Imagine a world not dominated by TV, video games, electronic gadgets and expensive toys and you can begin to imagine life in Sierra Leone. Imagine such a world and you might imagine a world shaped by an appreciation of both simple pleasures and simple treasures.
Throughout Sierra Leone, playing and discussing football (soccer) is probably the dominant leisure time activity. In Freetown, every neighborhood has a football pitch, and there are games at the beach every day of the week. Although daily life here is physically demanding, physical fitness is nonetheless a preoccupation for many young people. On Sunday mornings in Freetown the streets are filled with people out for a run, and I am seeing serious cyclists more and more on the outlying roads. Basketball and volleyball are also popular in some circles.

I don't often see girls or women playing football, perhaps because they are busy cooking and caring for the home! This game was part of a recent Lutheran Youth Organization retreat.
I have particularly enjoyed watching children at play in Sierra Leone, and seeing their creativity and skill.

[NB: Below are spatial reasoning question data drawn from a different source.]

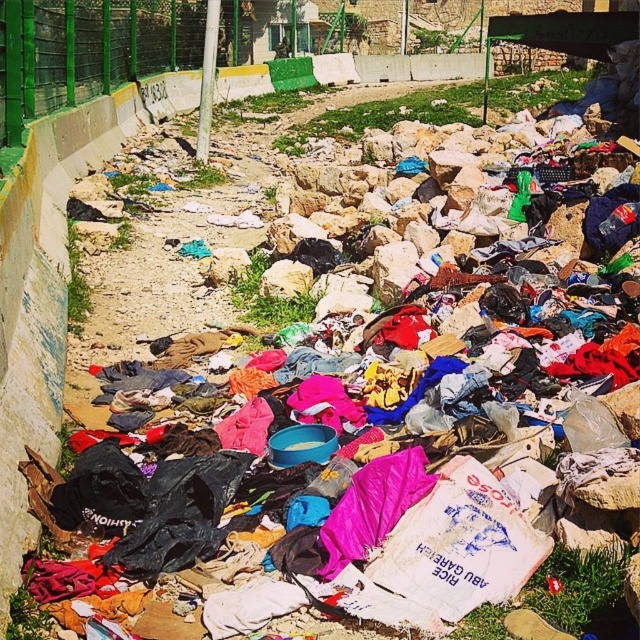
Measure the distance between green metal fence at upper center and green grass at upper center.

green metal fence at upper center and green grass at upper center are 42.26 feet apart.

Where is `green metal fence at upper center`? The image size is (640, 640). green metal fence at upper center is located at coordinates (88, 51).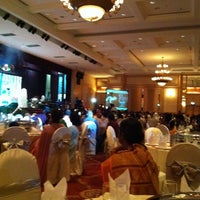
Locate an element on the screen. The width and height of the screenshot is (200, 200). screen with person it it is located at coordinates (120, 101).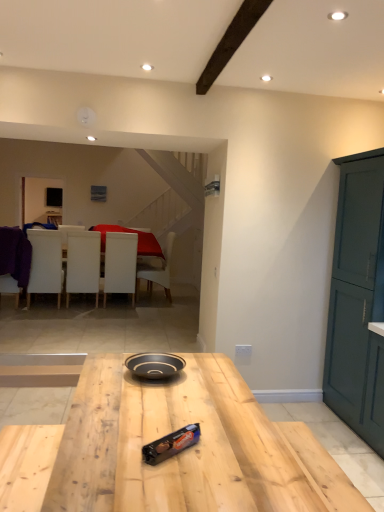
Where is `vacant area to the right of matte black bowl at center`? This screenshot has height=512, width=384. vacant area to the right of matte black bowl at center is located at coordinates (213, 377).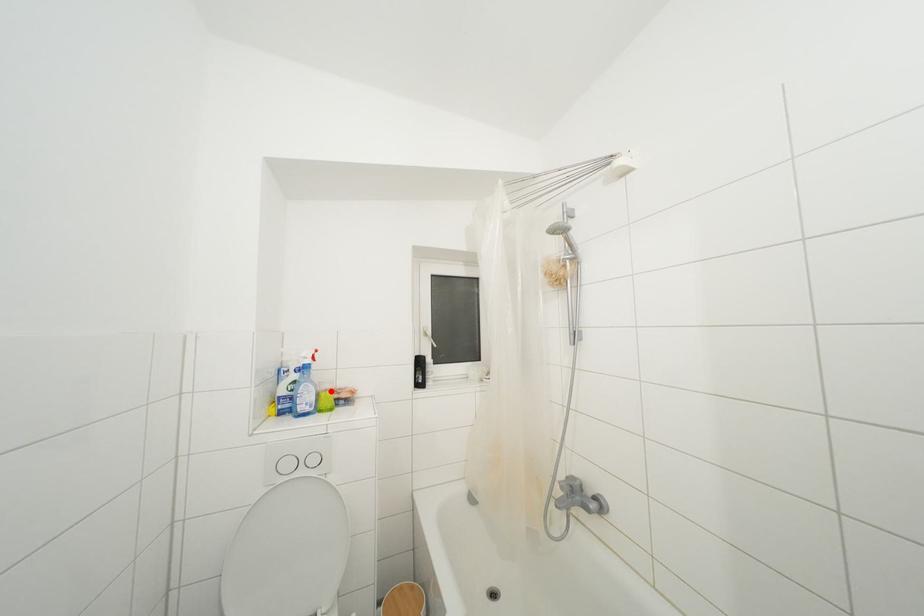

This is a typical street scene: children carrying things. Here too is , another common homemade toy: a wheel and stick , a toy known as "gig" in krio and mende.. I am told that mothers will sometimes send their sons to the market with this "toy because that way, the boy has to run straight down the road and can't dawdle or get distracted.





That is how it used to be in the good old days
. Internet is a good thing, but only if you use it right.
Kate, I am so much going to miss your slices of love and life in Sierra Leone. Thank you for sharing your mission with all of us. It will always be special.
We have the same wheel toy in our Museum school which teaches as if it is 1853. We always seem to feel people in Africa should learn from us but we have so much to learn from them.